Tissa’s case: ‘No citizen is safe from arbitrary detention’

A lawyer for senior journalist J. S. Tissainayagam said there would be no safety for any citizen, if a Sri Lankan could be detained for more than 126 days without reason. Senior lawyer Romesh de Silva told the Supreme Court on Friday that if Mr. Tissainayagam was not released it would mean that the liberty of any citizen could be taken away at a mere statement of another.

He pointed out that the Supreme Court had declared that Sri Lanka was compliant with the International Covenant on Civil and Political Rights (ICCPR) and that Sri Lanka’s constitution guaranteed the liberty of a citizen. “Yet sections of the state are behaving like terrorists and detaining people arbitrarily,” he said.
In his submissions to the Supreme Court on Friday, Mr. de Silva called for the release of Mr. Tissainayagam as no evidence had been submitted to the court to justify his prolonged detention. He said Mr. Tissainayagam had been detained on suspicion and that his continued detention was because of a “mere statement” by the OIC TID Prassana De Alwis stating that Mr. Tissainayagam had gone to meet LTTE members in the Vanni and also been given money by the LTTE.

Journalist Tissainayagam: Spending 128 days in detention without being charged

“If someone says I got money from the LTTE to argue a case, would I then be detained,” asked Mr. de Silva. He pointed out that many ministers and diplomats had also met LTTE members and so why then was Mr. Tissainayagam been detained on such an accusation.

Mr. de Silva submitted that since the criteria for detention after 90 days was that the Defence Secretary and the court had to be satisfied that Mr. Tissainayagam was a threat to public security. Since neither the secretary nor the state had furnished “a scrap of” evidence to show that Mr.
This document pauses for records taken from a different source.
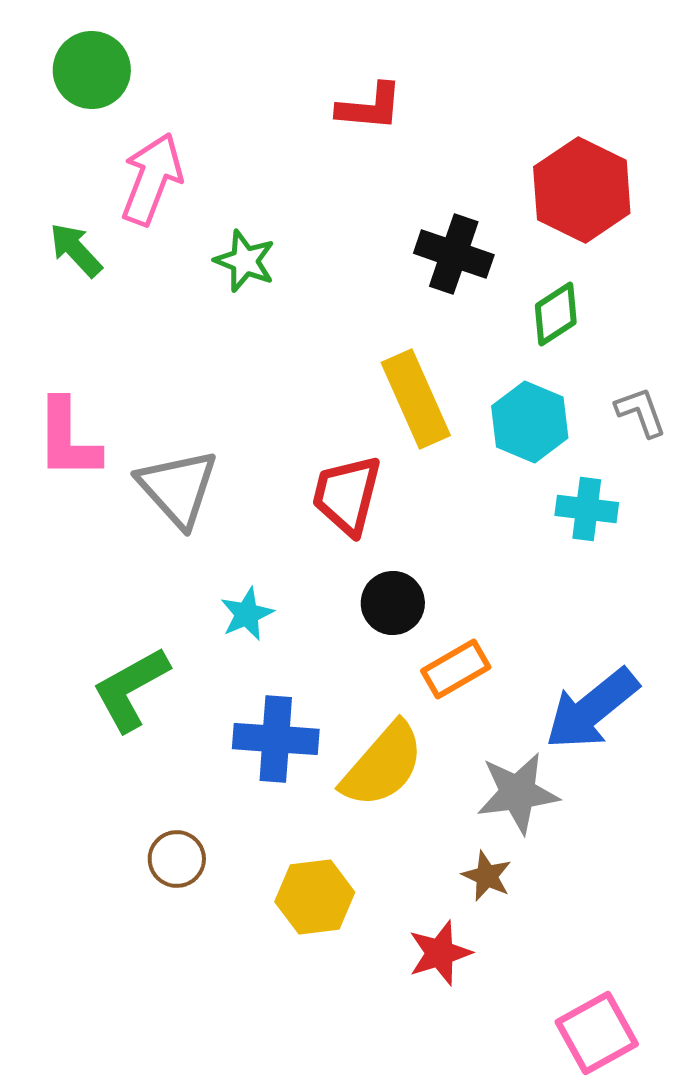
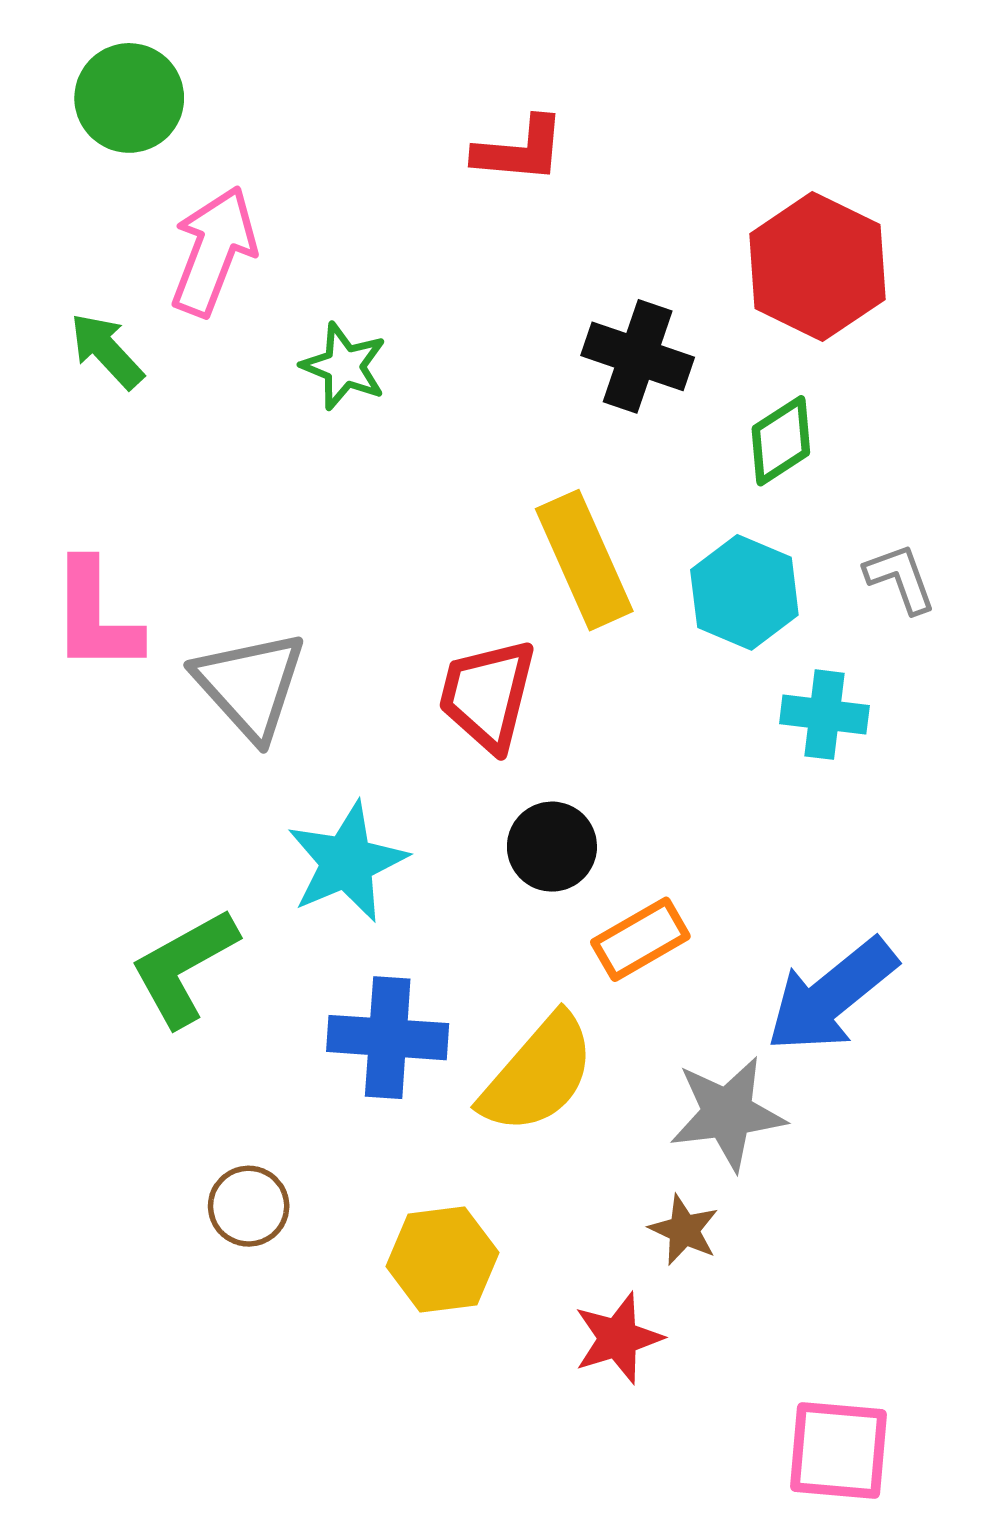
cyan star: (247, 614) -> (347, 862), size x1.6
pink square: (597, 1033) -> (838, 1451), turned 34

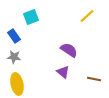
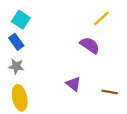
cyan square: (31, 17) -> (21, 20), moved, turned -35
purple semicircle: (69, 50) -> (90, 45), moved

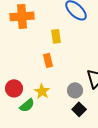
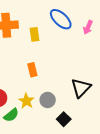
yellow rectangle: (56, 36) -> (34, 34), moved
gray circle: (75, 90) -> (48, 100), moved

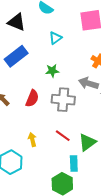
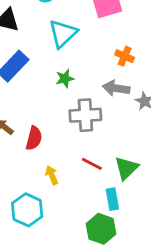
cyan triangle: (55, 38) -> (63, 34), size x1.6
red semicircle: (32, 98) -> (34, 138), moved

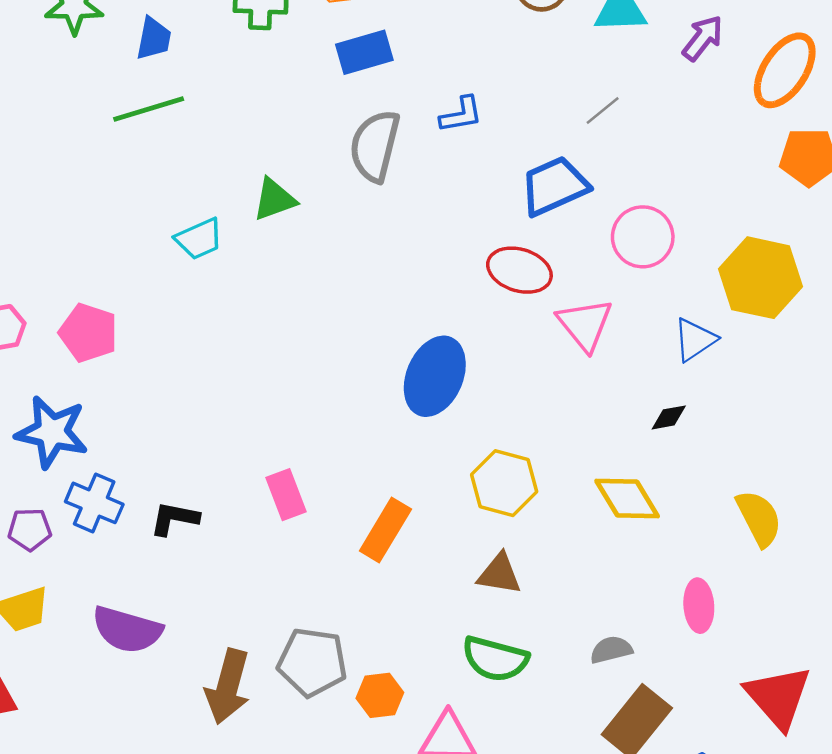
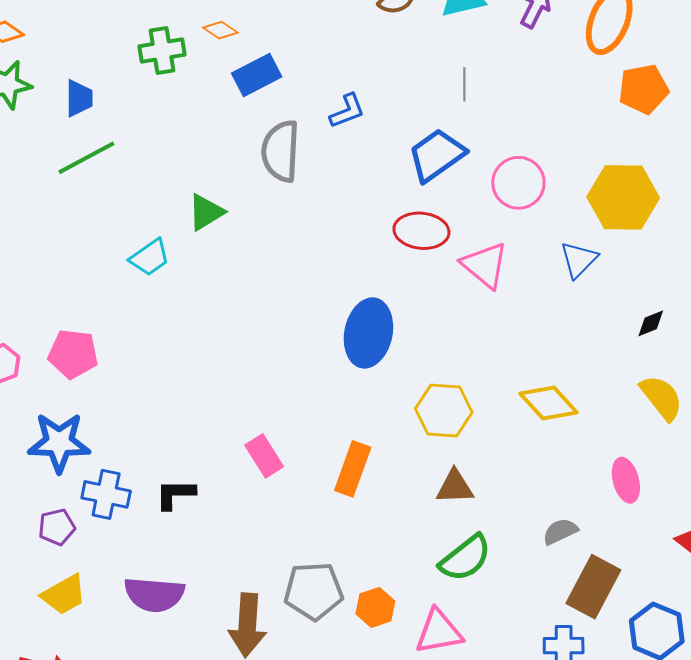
gray line: (603, 111) -> (464, 84), turned -40
black diamond: (669, 417) -> (651, 323), moved
green semicircle: (495, 659) -> (465, 558), turned -42

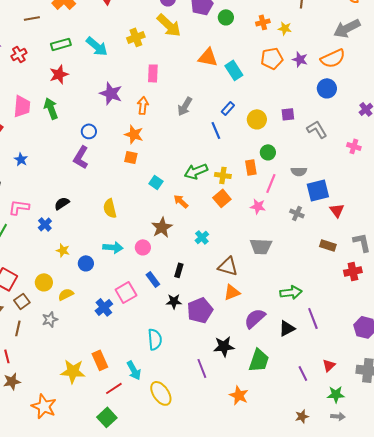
Tissainayagam was a threat to public security, the journalist’s detention was illegal and he had to be released forthwith.

State Counsel Parindra Ranasinghe said they could not release Mr. Tissainayagam. “Investigations are over. We got the IB reports last week,” he said. Mr. de Silva argued that since the investigation was over there was absolutely no need to detain Mr. Tissainayagam further.

However, the state maintained that it could not decide if they would want to charge Mr. Tissainayagam or not and asked for time of one month. The Bench Comprising of Justice Raja Fernando, Justice Andrew Somawansa, and Justice P. A Ratnayaka, gave the state one month time to decide. The case will be taken up again on August 20.

Mr. Tissainayagam’s lawyers also said that on June 30, Chief Justice Sarath N. Silva in a fundamental rights case filed by the CWC against the discriminatory arrest of Tamils, directed that if a person had been detained beyond the prescribed period in violation of the emergency regulations, the matter should be brought to the notice of the Additional Solicitor General and the Director of the police legal unit.